NSX Manager Cluster is Degraded and multiple services go down randomly
search cancel

NSX Manager Cluster is Degraded and multiple services go down randomly

book

Article ID: 419529

calendar_today

Updated On:

Products

VMware NSX

Issue/Introduction

  • NSX managers Cluster goes into degraded state 
  • Cluster services randomly go down on the manager nodes
  • /var/log/kern.log on one or more managers have the logs similar to below
    2025-11-14T06:14:19.658Z nsxmgr.cor.local kernel - - - [ 1591.362466] mptscsih: ioc0: attempting task abort! (sc=ffff88810efdd910)
    2025-11-14T06:14:19.682Z nsxmgr.cor.local kernel - - - [ 1591.766465] mptscsih: ioc0: task abort: SUCCESS (rv=2002) (sc=ffff88810efdd910)
  • /var/log/corfu.9000.log on the managers have logs similar to below
    2025-11-14T06:14:21.260Z | ERROR |       LogUnit-BatchProcessor-0 |           o.c.i.BatchProcessor | batchWriteProcessor: stream log error.
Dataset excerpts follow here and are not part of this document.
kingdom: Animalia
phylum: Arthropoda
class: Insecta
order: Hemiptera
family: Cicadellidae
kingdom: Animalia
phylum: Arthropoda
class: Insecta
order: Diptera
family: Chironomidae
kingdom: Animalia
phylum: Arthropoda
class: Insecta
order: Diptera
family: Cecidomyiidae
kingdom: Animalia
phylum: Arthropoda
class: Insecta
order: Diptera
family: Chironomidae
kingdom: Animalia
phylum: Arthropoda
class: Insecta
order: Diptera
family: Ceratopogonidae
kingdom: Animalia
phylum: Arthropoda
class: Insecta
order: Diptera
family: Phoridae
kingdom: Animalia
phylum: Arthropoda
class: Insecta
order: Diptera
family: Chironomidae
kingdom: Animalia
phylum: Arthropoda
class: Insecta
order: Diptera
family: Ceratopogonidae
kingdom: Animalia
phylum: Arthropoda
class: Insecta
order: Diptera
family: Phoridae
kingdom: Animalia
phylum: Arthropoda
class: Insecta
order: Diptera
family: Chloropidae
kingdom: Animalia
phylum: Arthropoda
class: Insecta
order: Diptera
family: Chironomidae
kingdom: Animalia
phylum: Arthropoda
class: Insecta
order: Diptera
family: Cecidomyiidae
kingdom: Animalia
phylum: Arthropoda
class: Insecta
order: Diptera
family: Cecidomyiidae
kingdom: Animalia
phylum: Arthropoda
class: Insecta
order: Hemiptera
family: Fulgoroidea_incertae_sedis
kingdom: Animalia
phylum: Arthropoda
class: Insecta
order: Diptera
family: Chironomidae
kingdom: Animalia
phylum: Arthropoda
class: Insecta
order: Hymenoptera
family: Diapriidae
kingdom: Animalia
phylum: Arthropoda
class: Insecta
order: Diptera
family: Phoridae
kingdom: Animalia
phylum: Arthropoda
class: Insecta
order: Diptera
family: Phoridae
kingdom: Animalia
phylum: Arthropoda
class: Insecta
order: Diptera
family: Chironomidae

Batch: [queue size=7]. StreamLog: [trim mark=51387158].
    2025-11-14T06:14:21.260Z | ERROR |       LogUnit-BatchProcessor-0 |           o.c.i.BatchProcessor | batchWriteProcessor: stream log error. Batch: [queue size=6]. StreamLog: [trim mark=51387158].
  • /var/log/proton/proton_restart.log has logs similar to below
    2025-11-14T06:14:22.350Z  INFO application-restartor restartor 52576 - [nsx@4413 comp="nsx-manager" level="INFO" subcomp="manager"] ===== APPLICATION IS GOING RESTART (GMLE leadership safety violation handler triggered for groupType: mp) =====

Environment

VMware NSX

Cause

Corfu write latencies owing to underlay storage issue cause overall cluster instability.

Resolution

The NSX manager node where the SCSI Host Driver issues(mptscsih) are seen is impacted. Move the impacted node out of the host/storage where it is and monitor/ resolve the underlay storage issues.